Wednesday, May 19, 2021

Daily best music in the world / groove o' the day: Sookie Sookie

I heard this on Portland's jazz station KMHD yesterday— on Ben Turner's excellent afternoon show. You probably don't have a decent local jazz station, so you should be streaming KMHD online and becoming a monthly supporter. A much better use of that $10 monthly than that Hulu subscription or whatever.   

This is Sookie Sookie by Grant Green, with Idris Muhammad on drums— because he's everywhere— and it's everything I like in drumming. There's a lot here to be learned about the difference between human musical repetition and machine repetition. 



Here's approximately the groove Muhammad is playing on the solos: 


He may not be stating all of it all the time— some of that bass drum rhythm is being played by the bassist and/or percussionist. That's the overall vibe— with a strong 1 in the first three measures and building intensity in the fourth measure. He does some different things with the cymbal— listen for how he uses the bell later on in the track.   

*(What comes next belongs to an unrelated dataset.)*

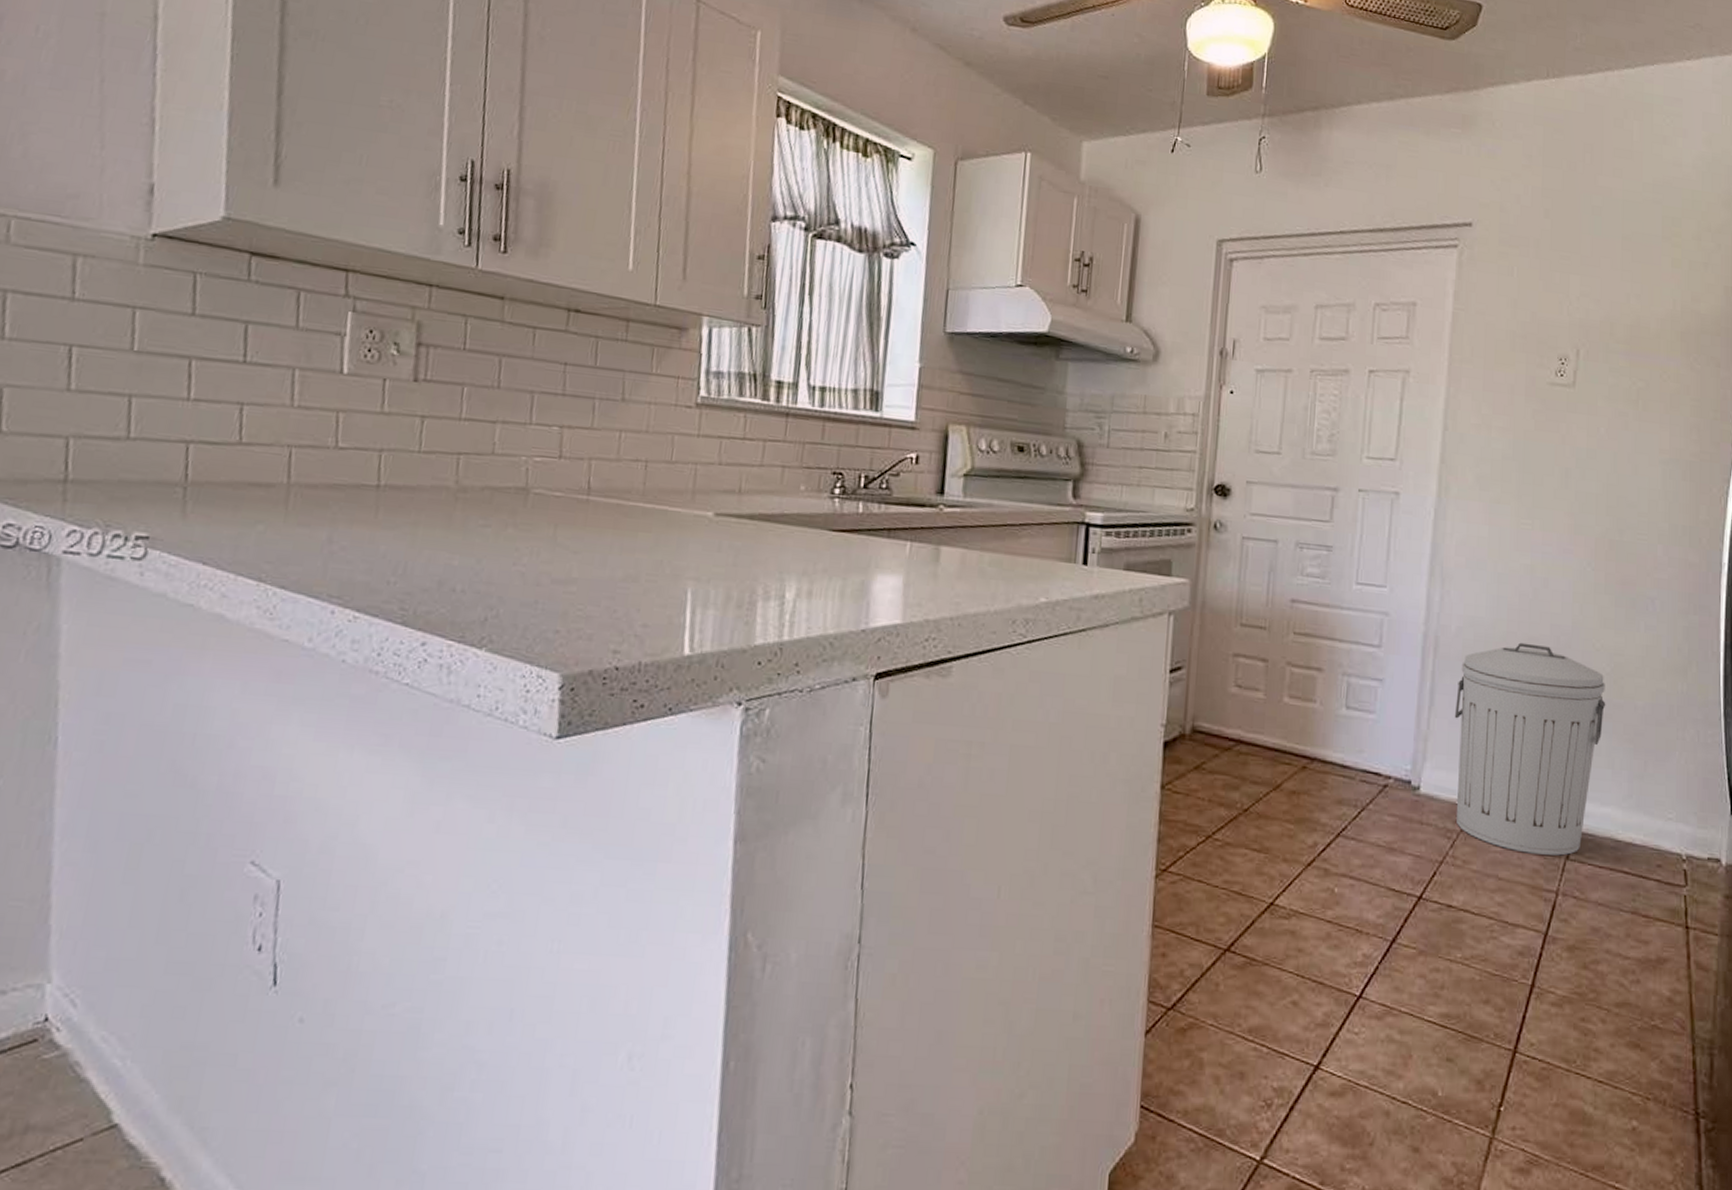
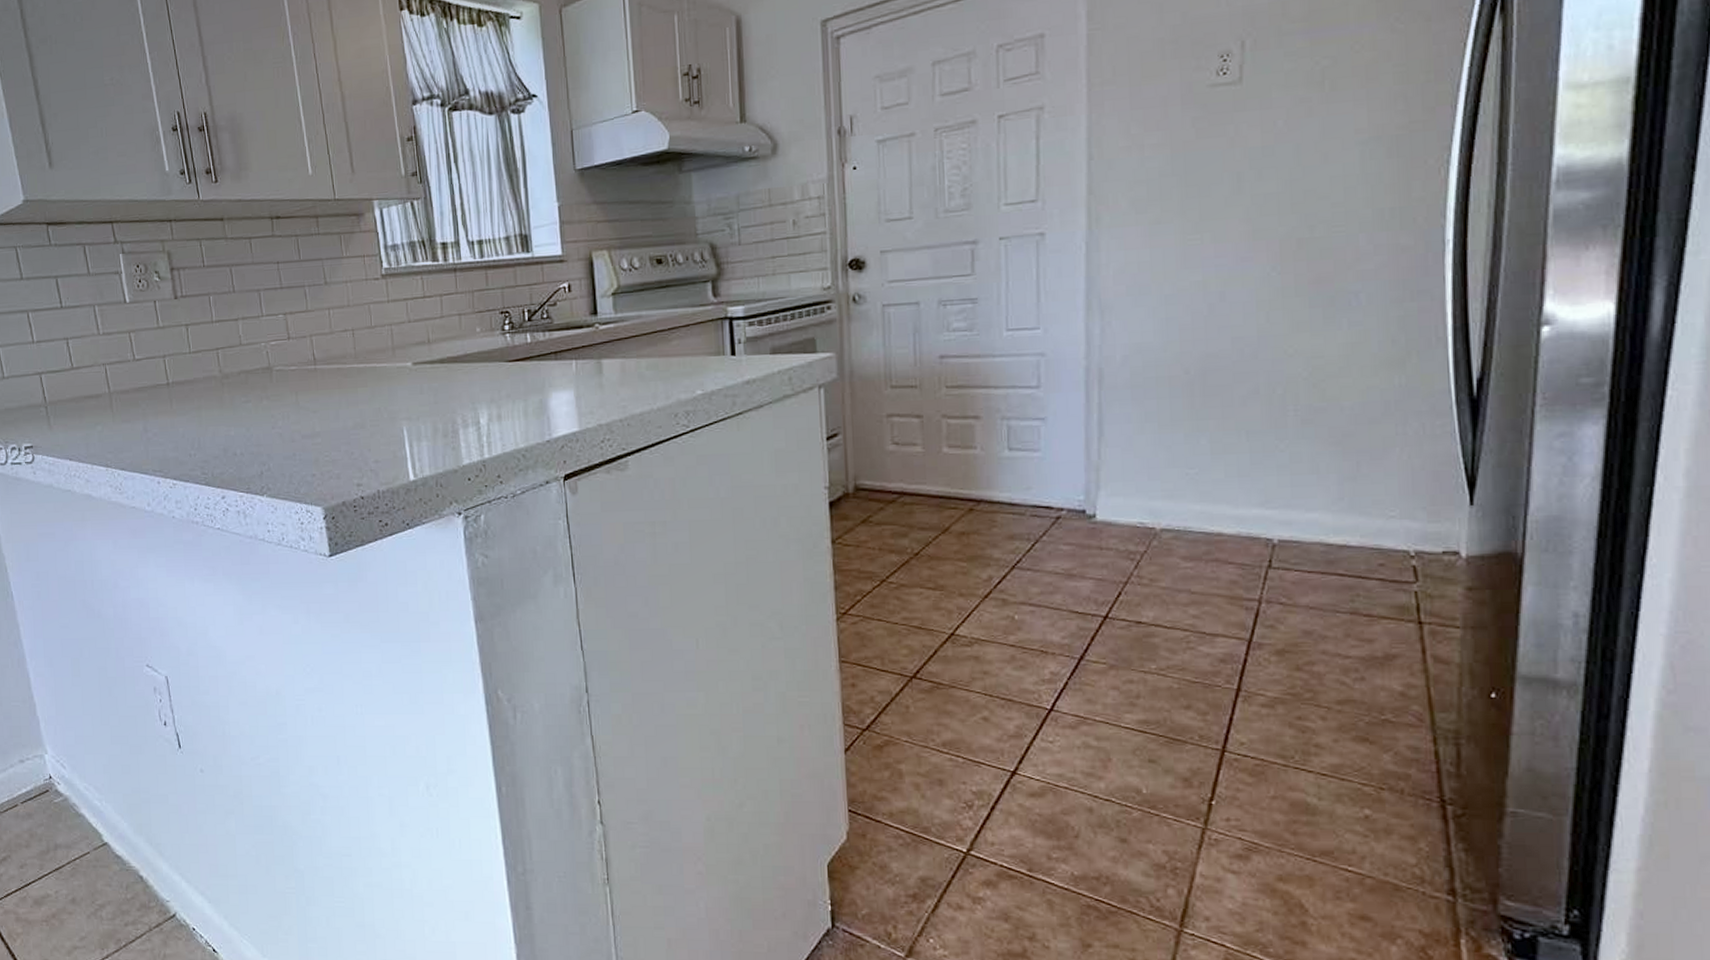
trash can: present [1455,642,1606,856] -> none [1127,360,1305,566]

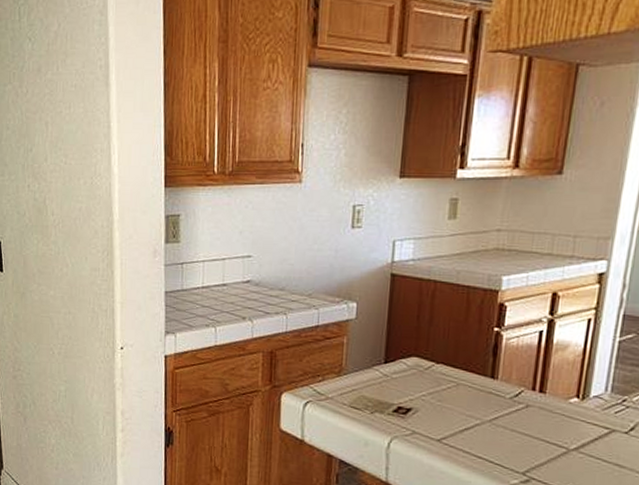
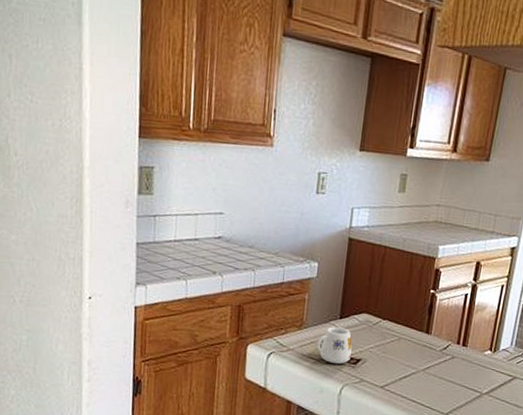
mug: none [358,372,401,414] -> present [316,327,352,364]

It's very repetitive, clearly, and it's engaging because you feel that it's being created by a group of very engaged humans. There's a feeling of suspense that's totally absent when someone plays over a loop created on a device. Humans are sensitive to that, and mechanical repetition has totally different implications for them.  

2 comments:

Ed Pierce said...

This is from the album Grant Green Alive!, and Idris's playing on the whole thing is marvelous.

Todd Bishop said...

Yeah I never listened to that one! Everything good I hear turns out to be Idris right now.